Прошли премьеры прокофьевских балетов «Ромео и Джульетта» и «Золушка». Федор Бондаренко пообещал поставить и новую советскую классику — оперу Вано Мурадели «Чрезвычайный комиссар», создававшуюся специально для Большого театра с 1941 года. История постановки этой оперы про Гражданскую войну на Кавказе являет собой редкий пример конформизма, подхалимажа и угодничества. Уже сама фамилия композитора, поменявшего за свою жизнь несколько вариантов ее написания (Мурадян, Мурадов), словно предрекала его опере трагическую судьбу. Так же легко он менял и названия своих произведений — сначала «Чрезвычайный комиссар» (подразумевался Серго Орджоникидзе), потом «Великая дружба». Третьего не успели выдумать. Дирижировал оперой Александр Мелик-Пашаев, а режиссеры сменялись каждый раз после очередного просмотра высокой комиссией, члены которой находили в спектакле то одну, то другую крамолу. В меньшей степени их интересовала музыка, по оценке Кирилла Кондрашина, совершенно ортодоксальная: «Но сейчас же кто-то вякнул: Сталину не понравится, что здесь выведен Орджоникидзе. Потом мы узнали — какие были конфликты между Сталиным и Орджоникидзе. И тут же стали что-то перекраивать. Переделали либретто: уж не образ Орджоникидзе, а кто-то другой — под Кирова стали гримировать. Все делалось на ходу. Было, наверное, пять или шесть сдач спектакля, и каждый раз его возвращали на доработку».

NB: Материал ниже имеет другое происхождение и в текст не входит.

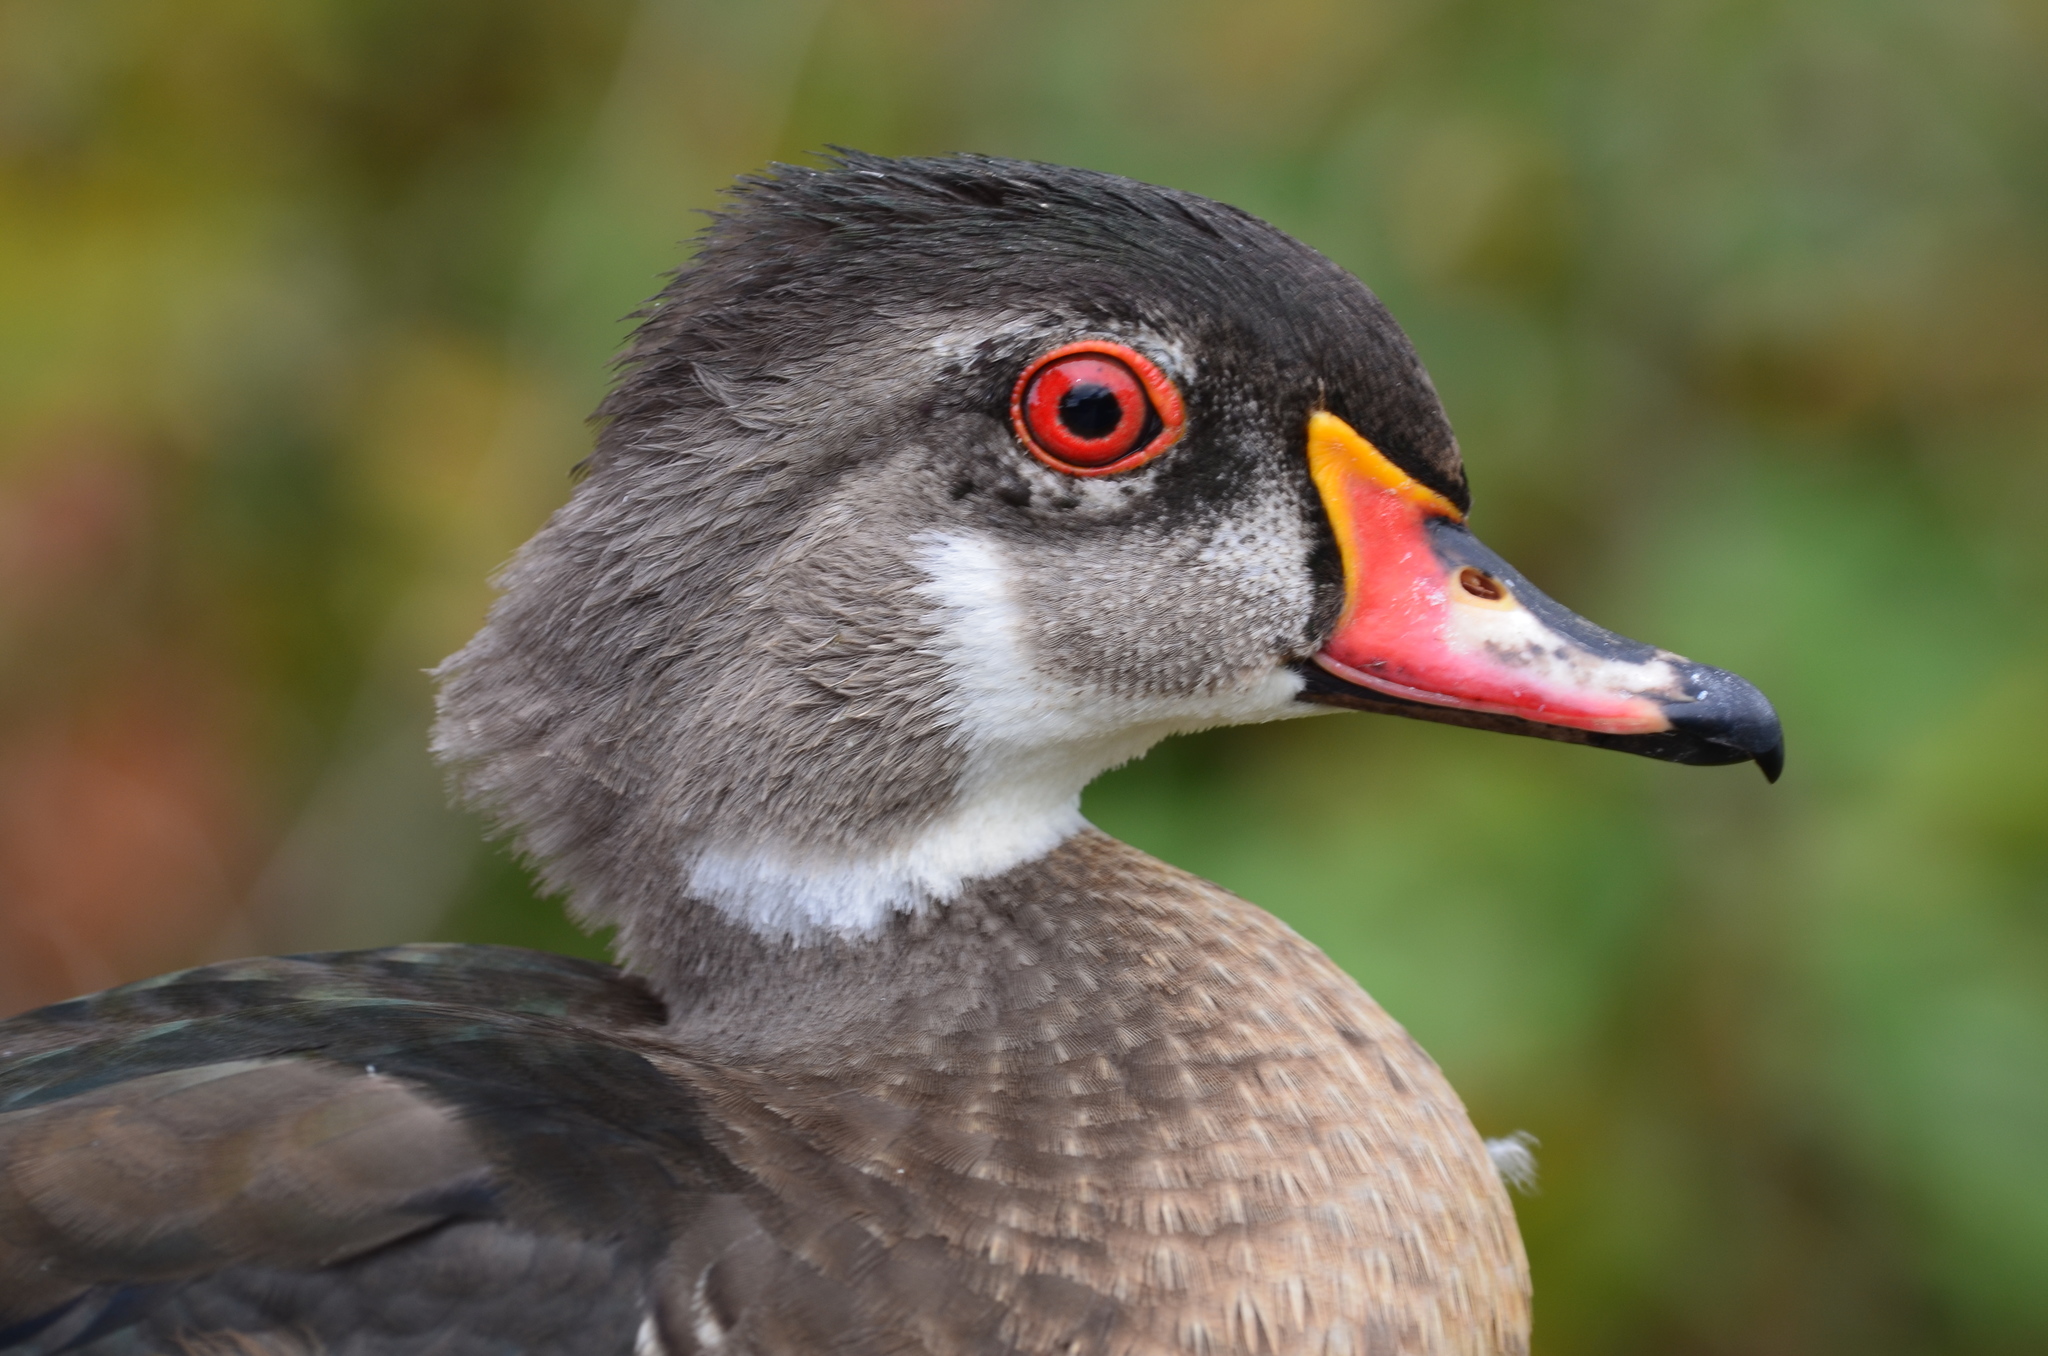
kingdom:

Автор оперы и не претендовал на лавры Джузеппе Верди, а только лишь на Сталинскую премию. Вано Ильич признавался: «Положим, что я композитор на три с плюсом, я на большее не претендую. Но когда певец на единицу с минусом начинает мне делать замечания, позвольте уж послать его к черту». Хотя с Верди его роднило то, что великого итальянца также заставляли перекраивать свои произведения. По требованию цензуры в самой своей известной опере во избежание аналогий композитор поменял французского короля на герцога Мантуанского, а известного шута Трибуле заменил на Риголетто. Но ведь тогда у власти была не коммунистическая партия!